Analog sensors give signals as varying voltages. Raspberry Pi cannot read these voltages directly because it only understands digital signals. An ADC (Analog to Digital Converter) changes these voltages into numbers the Pi can read.

You want to measure temperature with an analog temperature sensor.
You need to read light levels from a photoresistor.
You want to detect the position of a joystick that outputs analog signals.
You are building a project that uses sensors giving varying voltage outputs.
Syntax
Raspberry Pi
import spidev

spi = spidev.SpiDev()
spi.open(0, 0)  # Open SPI bus 0, device 0

def read_adc(channel):
    if channel < 0 or channel > 7:
        return -1
    adc = spi.xfer2([1, (8 + channel) << 4, 0])
    data = ((adc[1] & 3) << 8) + adc[2]
    return data

This example uses the MCP3008 ADC chip connected via SPI.

The read_adc function reads the analog value from the specified channel (0-7).

Examples
Reads the analog value from channel 0 and prints it.
Raspberry Pi
value = read_adc(0)
print(f"Sensor value: {value}")
Reads and prints values from channels 0 to 3.
Raspberry Pi
for ch in range(4):
    print(f"Channel {ch}: {read_adc(ch)}")
Sample Program

This program reads the analog value from channel 0 of the MCP3008 ADC every second.
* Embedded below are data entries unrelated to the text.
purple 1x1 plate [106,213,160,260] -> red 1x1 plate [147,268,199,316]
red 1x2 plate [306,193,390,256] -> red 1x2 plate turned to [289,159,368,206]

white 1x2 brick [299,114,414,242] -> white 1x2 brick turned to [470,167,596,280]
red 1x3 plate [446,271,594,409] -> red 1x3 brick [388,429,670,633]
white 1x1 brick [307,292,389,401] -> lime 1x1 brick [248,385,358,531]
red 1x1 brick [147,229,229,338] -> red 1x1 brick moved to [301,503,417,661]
It converts the raw value to voltage assuming a 3.3V reference and prints both values. Press Ctrl+C to stop.

Raspberry Pi
import spidev
import time

spi = spidev.SpiDev()
spi.open(0, 0)  # Open SPI bus 0, device 0

# Function to read from MCP3008 ADC
# channel must be 0-7

def read_adc(channel):
    if channel < 0 or channel > 7:
        return -1
    adc = spi.xfer2([1, (8 + channel) << 4, 0])
    data = ((adc[1] & 3) << 8) + adc[2]
    return data

try:
    while True:
        sensor_value = read_adc(0)  # Read channel 0
        voltage = sensor_value * 3.3 / 1023  # Convert to voltage
        print(f"Analog sensor reading: {sensor_value}, Voltage: {voltage:.2f} V")
        time.sleep(1)
except KeyboardInterrupt:
    spi.close()
    print("Program stopped")
OutputSuccess
Important Notes

Make sure the MCP3008 chip is wired correctly to the Raspberry Pi SPI pins.
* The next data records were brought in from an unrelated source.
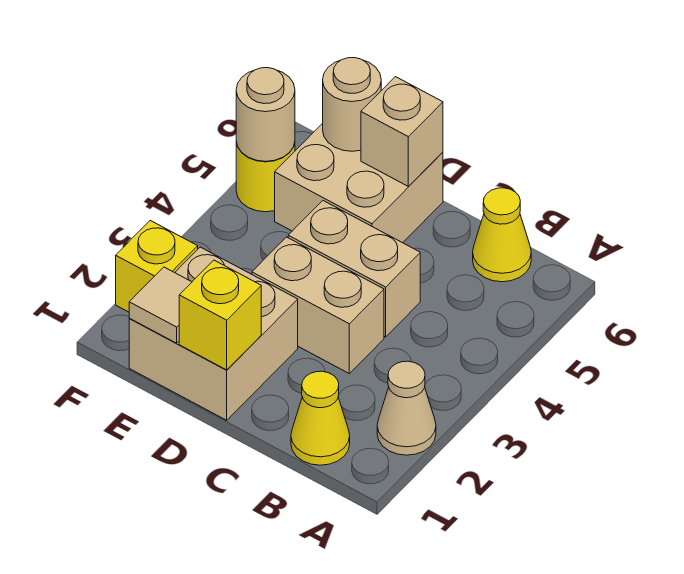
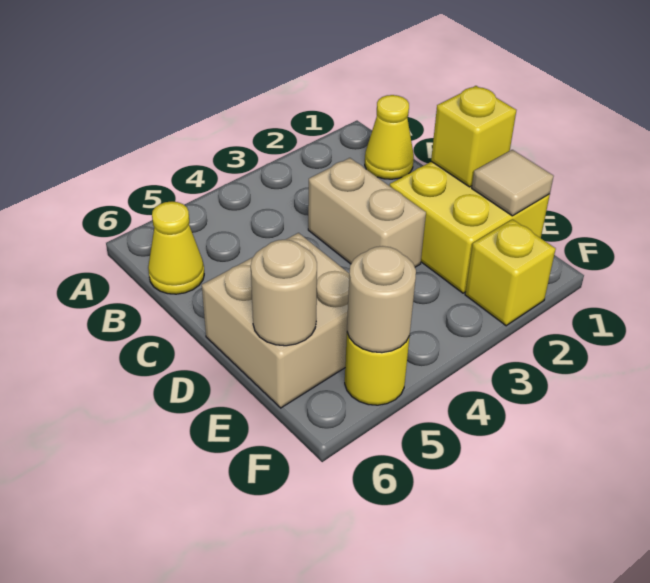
tan 1x1 cone [377,361,436,455] -> none
tan 1x2 brick [288,201,420,337] -> none
tan 2x2 brick [129,247,298,420] -> yellow 2x2 brick [390,161,550,293]
tan 1x1 brick [361,77,443,187] -> none

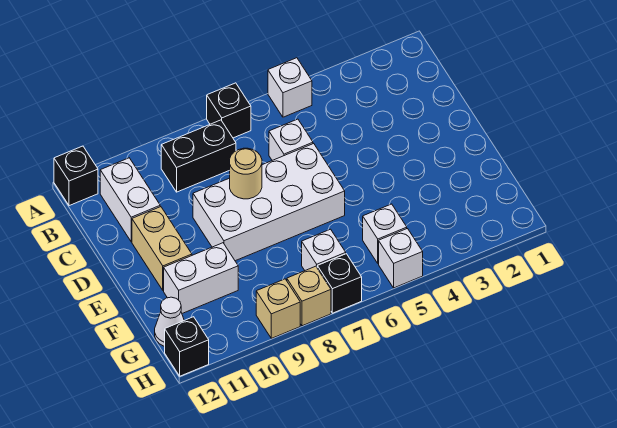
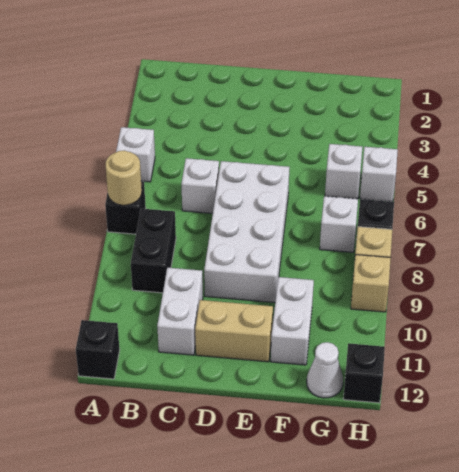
white 1x2 brick [100,158,160,242] -> white 1x2 brick turned to [157,268,203,355]
tan 1x1 round brick [230,148,262,199] -> tan 1x1 round brick moved to [106,151,142,205]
SPI must be enabled on the Raspberry Pi using raspi-config.

The ADC returns values from 0 to 1023 for 10-bit resolution.

Summary

Raspberry Pi cannot read analog signals directly, so we use an ADC like MCP3008.

The ADC converts voltage to a digital number we can read via SPI.

Use a function like read_adc(channel) to get sensor values.